Computing-intensive MR programs: complex computing algorithms are required for each input key-value pair. The main feature is that each map processing function takes longer time than obtaining the processed data, at least one magnitude. For example, the facial recognition program.
If you use the default FileInputFormat to process this type of application, the cpu load of the Department's machine is too high, while the others are relatively idle. (Ganglia can be used for monitoring and analysis)
By default, the implementation of FileInputFormat creates partition data based on the local nature of the data. However, the local nature of computing-intensive program data may not be suitable. So how should we make changes? When we obtain the computing power of all available serversServer to allocate and create parts.
Therefore, we need to reload the partition function.
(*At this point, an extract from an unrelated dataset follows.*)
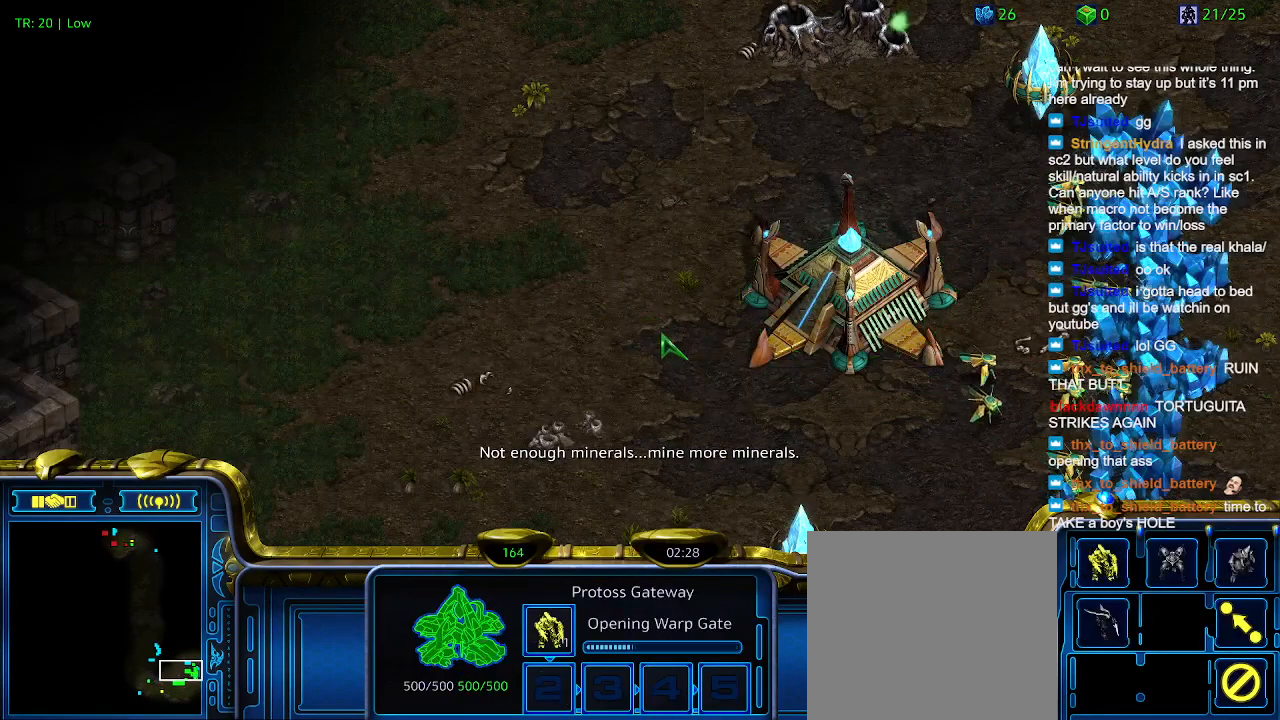
{"keys": [], "events": [[67, "2", "down"], [100, "1", "up"], [167, "2", "up"], [234, "5", "down"], [334, "5", "up"]]}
Next we will reload SequenceFileInputFormat to demonstrate how to implement the above requirements:
ComputeIntensiveSequenceFileInputFormat inherits the SequenceFileInputFormat function and reloads the gitSplits function:
// Rewrite the multipart function @ Override public List
GetSplits (JobContext job) throws IOException {String [] servers = getActiveServersList (job); if (servers = null) return null; List
Splits = new ArrayList
(); List
Files = listStatus (job); int currentServer = 0; for (FileStatus file: files) {Path path = file. getPath (); long length = file. getLen (); if (length! = 0) & isSplitable (job, path) {long blockSize = file. getBlockSize (); long splitSize = computeSplitSize (blockSize, minSize, maxSize); long bytesRemaining = length; while (double) bytesRemaining)/splitSize> SPLIT_SLOP) {splits. add (new FileSplit (path, length-bytesRemaining, splitSize, new String [] {servers [currentServer]}); currentServer = getNextServer (currentServer, servers. length); TesRemaining-= splitSize;} else if (length! = 0) {splits. add (new FileSplit (path, 0, length, new String [] {servers [currentServer]}); currentServer = getNextServer (currentServer, servers. length) ;}} // Save the number of input files in the job-conf job. getConfiguration (). setLong (NUM_INPUT_FILES, files. size (); return splits;} // obtain the Server LIST private String [] getActiveServersList (JobContext context) {String [] servers = null; try {JobClient jc = new JobClient (JobConf) context. getConfiguration (); ClusterStatus status = jc. getClusterStatus (true); Collection
Atc = status. getActiveTrackerNames (); servers = new String [atc. size ()]; int s = 0; for (String serverInfo: atc) {StringTokenizer st = new StringTokenizer (serverInfo, ":"); String trackerName = st. nextToken (); StringTokenizer st1 = new StringTokenizer (trackerName, "_"); st1.nextToken (); servers [s ++] = st1.nextToken () ;}} catch (IOException e) {e. printStackTrace ();} return servers;} // select a server private static int getNextServer (int current, int max) {current ++; if (current> = max) current = 0; return current ;}
This class inherits from SequenceFileInputFormat and overwrites the getSplits () function. The calculation part is the same as FileInputFormat. The physical locality of the original data is replaced by available server resources. Two main functions:
GetActiveServersList () queries the cluster status and calculates a list of available server names
GetNextServer () gets a server
Optimization:
Is the above solution perfect? The answer is no.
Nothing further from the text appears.